Allerdings sieht sich die Kritik am linken Spektakel angesichts der anhaltenden Friedhofsruhe ganz zu Recht ebenso dem Verdacht der Ersatzhandlung ausgesetzt wie das Spektakel selbst. Sie muss in Rechnung stellen, dass die gegenwärtige Konfusion nicht allein ideologischer Verbohrtheit geschuldet ist, sondern in erster Linie der Tatsache, dass zumindest in den hiesigen Gefilden weiterführende Kämpfe aus der Klasse heraus immer noch Fehlanzeige sind. Die Krise scheint in der Gesellschaft noch nicht in einem Maße angekommen zu sein, das die Lohnabhängigen zu größeren Reaktionen bewegen würde. Zu beobachten ist eher ein Zustand, der zwischen Schockstarre und abwartendem Weitermachen oszilliert. Grund dafür dürfte nicht so sehr die Realitätsresistenz stumpfer Proleten als vielmehr der rastlose Aktionismus der Bundesregierung sein, die bislang mit Erfolg versucht, den gewaltsamen Einbruch der Krise in das Leben der Menschen mit materiellen Vorleistungen herauszuzögern: Kürzlich wurde der Hartz IV-Kinderregelsatz erhöht und die Auszahlung des Kurzarbeitsgeldes auf 24 Monate verlängert - Maßnahmen, deren Charakter die Lautsprecher des Kapitals wie so häufig am angemessensten beschrieben: "Kurzarbeitsgeld ist Wahlium fürs Volk" titelte die Financial Times Deutschland. In der Tat dürfte die sozialpolitische Wundertüte nach den Bundestagswahlen mit großer Wahrscheinlichkeit erschöpft sein. Vertreter des Kapitals munkeln ohnehin bereits, dass staatliche Narkotika wie Kurzarbeit nach eineinhalb Jahren ohne anspringende Konjunktur ihren betriebswirtschaftlichen Sinn verlören und Entlassungen dann so oder so anstünden. Da ein Ende der Krise nicht abzusehen ist, wird auch der derzeit großes Vertrauen genießende Staat früher oder später seine Potenz einbüßen; die sozialen Härten dürften spürbar zunehmen.
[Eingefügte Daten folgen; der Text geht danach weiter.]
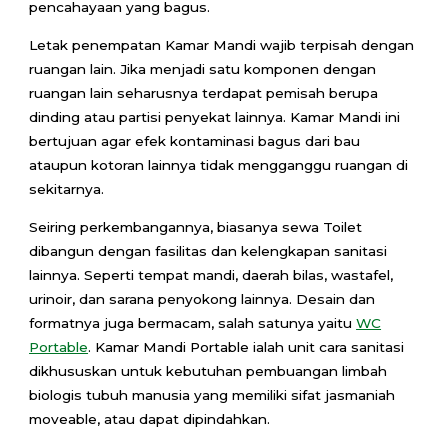
pencahayaan yang bagus.
Letak penempatan Kamar Mandi wajib terpisah dengan
ruangan lain. Jika menjadi satu komponen dengan
ruangan lain seharusnya terdapat pemisah berupa
dinding atau partisi penyekat lainnya. Kamar Mandi ini
bertujuan agar efek kontaminasi bagus dari bau
ataupun kotoran lainnya tidak mengganggu ruangan di
sekitarnya.
Seiring perkembangannya, biasanya sewa Toilet
dibangun dengan fasilitas dan kelengkapan sanitasi
lainnya. Seperti tempat mandi, daerah bilas, wastafel,
urinoir, dan sarana penyokong lainnya. Desain dan
formatnya juga bermacam, salah satunya yaitu
WC
Portable
. Kamar Mandi Portable ialah unit cara sanitasi
dikhususkan untuk kebutuhan pembuangan limbah
biologis tubuh manusia yang memiliki sifat jasmaniah
moveable, atau dapat dipindahkan.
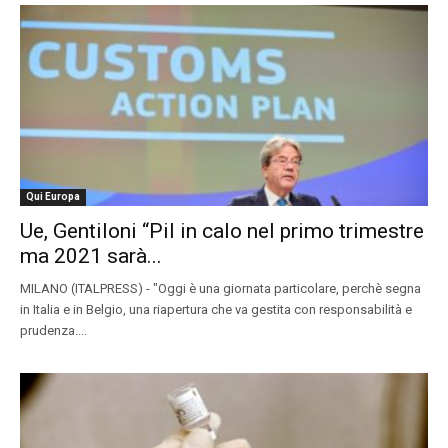
Qui Europa
Ue, Gentiloni “Pil in calo nel primo trimestre
ma 2021 sarà...
MILANO (ITALPRESS) - "Oggi è una giornata particolare, perchè segna
in Italia e in Belgio, una riapertura che va gestita con responsabilità e
prudenza....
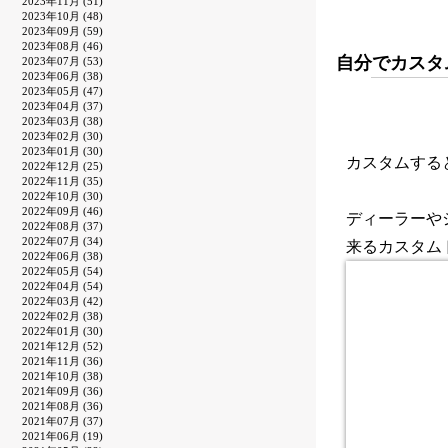
2023年11月 (51)
2023年10月 (48)
2023年09月 (59)
2023年08月 (46)
自分でカスタ
2023年07月 (53)
2023年06月 (38)
2023年05月 (47)
2023年04月 (37)
2023年03月 (38)
2023年02月 (30)
2023年01月 (30)
カスタムする
2022年12月 (25)
2022年11月 (35)
2022年10月 (30)
2022年09月 (46)
ディーラーや
2022年08月 (37)
2022年07月 (34)
来るカスタム
2022年06月 (38)
2022年05月 (54)
2022年04月 (54)
2022年03月 (42)
2022年02月 (38)
2022年01月 (30)
2021年12月 (52)
2021年11月 (36)
2021年10月 (38)
2021年09月 (36)
2021年08月 (36)
2021年07月 (37)
2021年06月 (19)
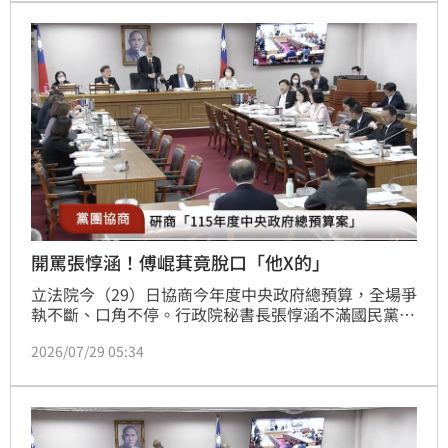
布協商結束。
開罵張惇涵！傅崐萁竟脫口「他X的」
立法院今（29）日協商今年度中央政府總預算，全場爭
執不斷、口角不停。行政院秘書長張惇涵不滿國民黨提
案凍結閣揆卓榮泰的薪水，更點名翁曉玲的作為讓他無
2026/07/29 05:34
法接受。國民黨團總召傅崐萁竟直接脫口「他X的」，
震驚全場，隨後綠營立委們不滿，要求傅崐萁道歉，傅
崐萁不僅不道歉，更對綠委李柏毅大罵「臭俗辣是在講
什麼？」立法院長韓國瑜對此卻直接宣布協商結束，明
天再開。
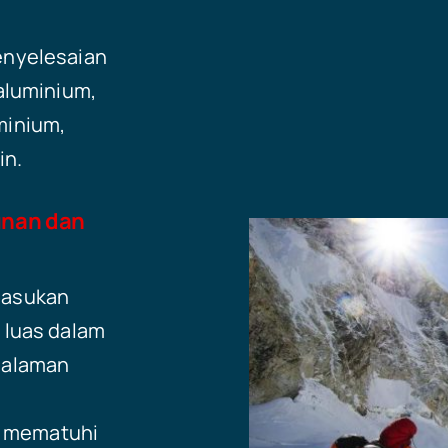
enyelesaian
aluminium,
uminium,
in.
nan dan
pasukan
 luas dalam
galaman
u
 mematuhi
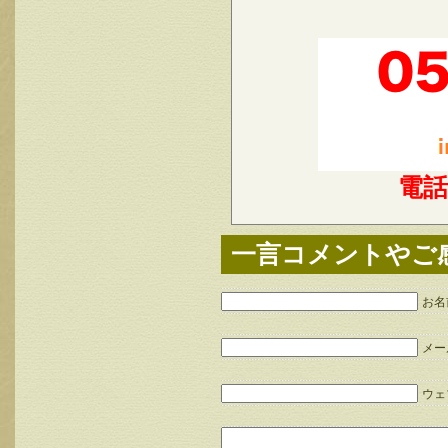
電
一言コメントやご
お名
メー
ウェブ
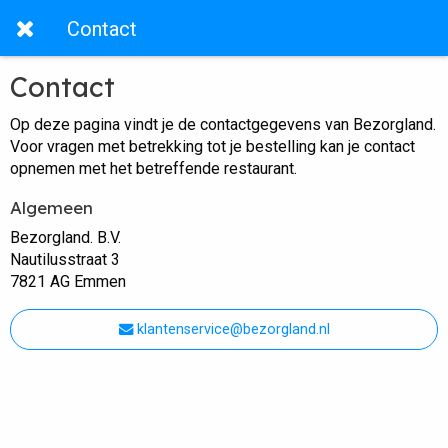
Contact
Contact
Op deze pagina vindt je de contactgegevens van Bezorgland.
Voor vragen met betrekking tot je bestelling kan je contact
opnemen met het betreffende restaurant.
Algemeen
Bezorgland. B.V.
Nautilusstraat 3
7821 AG Emmen
klantenservice@bezorgland.nl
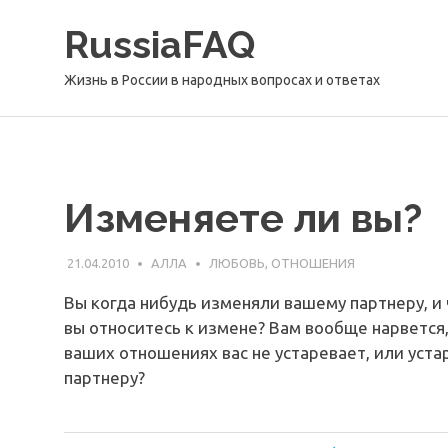
Перейти
RussiaFAQ
к
содержимому
Жизнь в России в народных вопросах и ответах
Изменяете ли вы?
21.04.2010
АЛЛА
ЛЮБОВЬ, ОТНОШЕНИЯ
Вы когда нибудь изменяли вашему партнеру, и 
вы относитесь к измене? Вам вообще нарвется,
ваших отношениях вас не устаревает, или уста
партнеру?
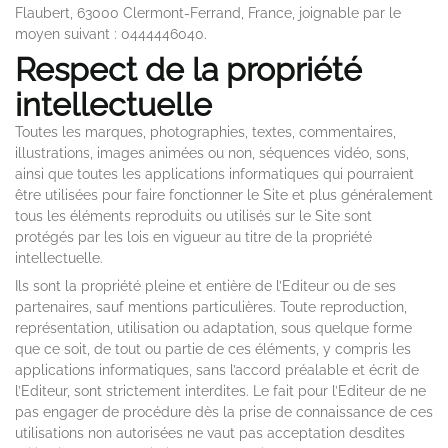
Flaubert, 63000 Clermont-Ferrand, France, joignable par le
moyen suivant : 0444446040.
Respect de la propriété
intellectuelle
Toutes les marques, photographies, textes, commentaires,
illustrations, images animées ou non, séquences vidéo, sons,
ainsi que toutes les applications informatiques qui pourraient
être utilisées pour faire fonctionner le Site et plus généralement
tous les éléments reproduits ou utilisés sur le Site sont
protégés par les lois en vigueur au titre de la propriété
intellectuelle.
Ils sont la propriété pleine et entière de l’Editeur ou de ses
partenaires, sauf mentions particulières. Toute reproduction,
représentation, utilisation ou adaptation, sous quelque forme
que ce soit, de tout ou partie de ces éléments, y compris les
applications informatiques, sans l’accord préalable et écrit de
l’Editeur, sont strictement interdites. Le fait pour l’Editeur de ne
pas engager de procédure dès la prise de connaissance de ces
utilisations non autorisées ne vaut pas acceptation desdites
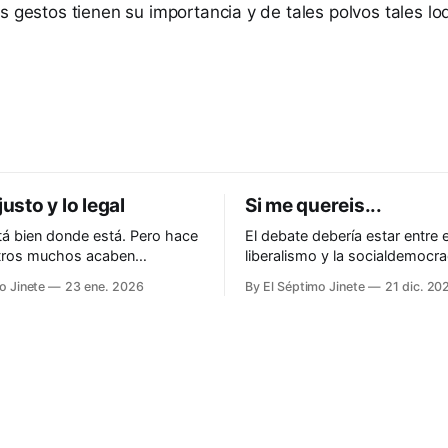
s gestos tienen su importancia y de tales polvos tales lo
justo y lo legal
Si me quereis...
á bien donde está. Pero hace
El debate debería estar entre e
otros muchos acaben
liberalismo y la socialdemocra
do ante la justicia
o Jinete
23 ene. 2026
By El Séptimo Jinete
21 dic. 20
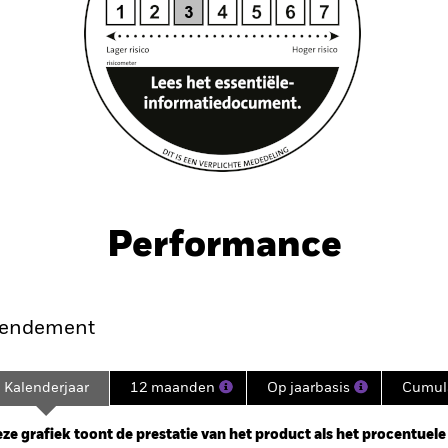
Performance
endement
Kalenderjaar
12 maanden
Op jaarbasis
Cumula
ge: 2018-10-31 00:00:00 to 2026-07-31 00:00:00.
: -10 to 20.
ze grafiek toont de prestatie van het product als het procentuele v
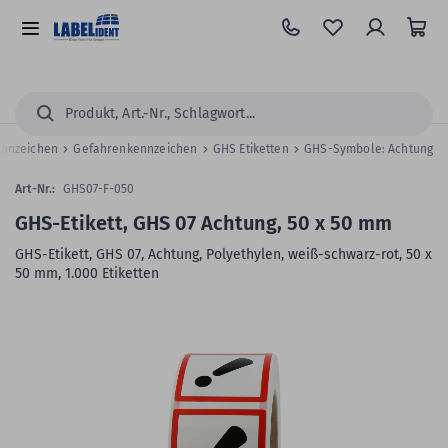
Zum
Hauptinhalt
Alle
springen
Kategorien
Suchen...
ennzeichen
Gefahrenkennzeichen
GHS Etiketten
GHS-Symbole: Achtung
Art-Nr.:
GHS07-F-050
GHS-Etikett, GHS 07 Achtung, 50 x 50 mm
GHS-Etikett, GHS 07, Achtung, Polyethylen, weiß-schwarz-rot, 50 x
50 mm, 1.000 Etiketten
Zum
Skip
Ende
to
der
the
Bildergalerie
beginning
springen
of
the
images
gallery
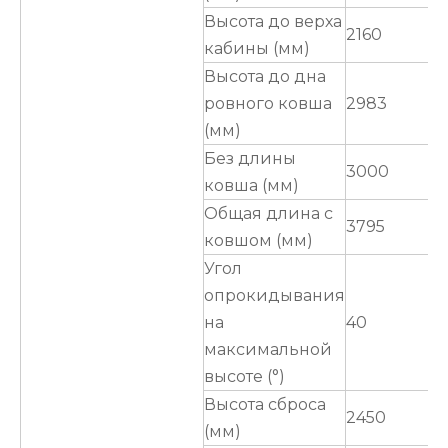
Высота до верха
2160
кабины (мм)
Высота до дна
ровного ковша
2983
(мм)
Без длины
3000
ковша (мм)
Общая длина с
3795
ковшом (мм)
Угол
опрокидывания
на
40
максимальной
высоте (°)
Высота сброса
2450
(мм)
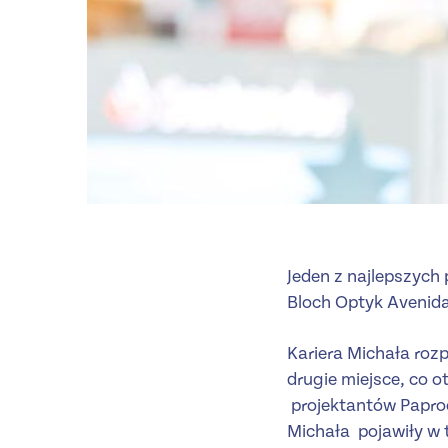
Jeden z najlepszych 
Bloch Optyk Avenida
Kariera Michała rozp
drugie miejsce, co 
projektantów Paproc
Michała pojawiły w 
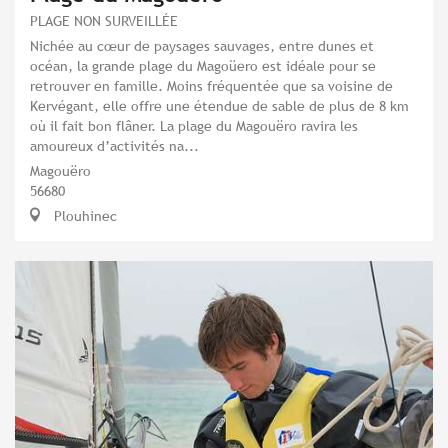
PLAGE NON SURVEILLÉE
Nichée au cœur de paysages sauvages, entre dunes et
océan, la grande plage du Magoüero est idéale pour se
retrouver en famille. Moins fréquentée que sa voisine de
Kervégant, elle offre une étendue de sable de plus de 8 km
où il fait bon flâner. La plage du Magouëro ravira les
amoureux d’activités na...
Magouëro
56680
Plouhinec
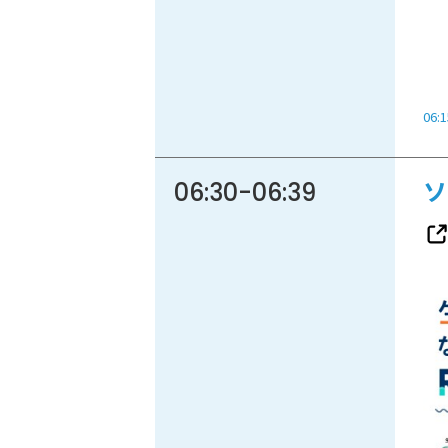
06:1
06:30
-
06:39
ソ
Die Frage Was tun? könnte sich daher in absehbarer Zeit mit neuer Dringlichkeit stellen. Was am Ende der Thesen zur Krise als Bildung eines "sozialrevolutionären Pols" umrissen ist, klingt vielleicht pompöser als beabsichtigt. Es wäre schon ein großer Fortschritt, wenn die derzeit noch verstreuten Zirkel und Grüppchen, Betriebsaktivistinnen und sonstige Individuen, die unter der guten alten Losung von der Selbstabschaffung des Proletariats sich aufgehoben fühlen, in eine kontinuierliche Diskussion treten und ihre ungeklärten Fragen offen legen würden, um dann gemeinsam in sozialen Auseinandersetzungen nach Antworten zu suchen. Die Erweiterung des Herausgeberkreises von Kosmoprolet ist nur ein erster Schritt in diese Richtung. Wir suchen die Debatte mit allen, die ebenfalls ein Interesse daran haben, irgendwann nicht mehr nur in die Rolle des kritischen Beobachters des unablässigen Stromes der "ganzen alten Scheiße" gebannt zu sein.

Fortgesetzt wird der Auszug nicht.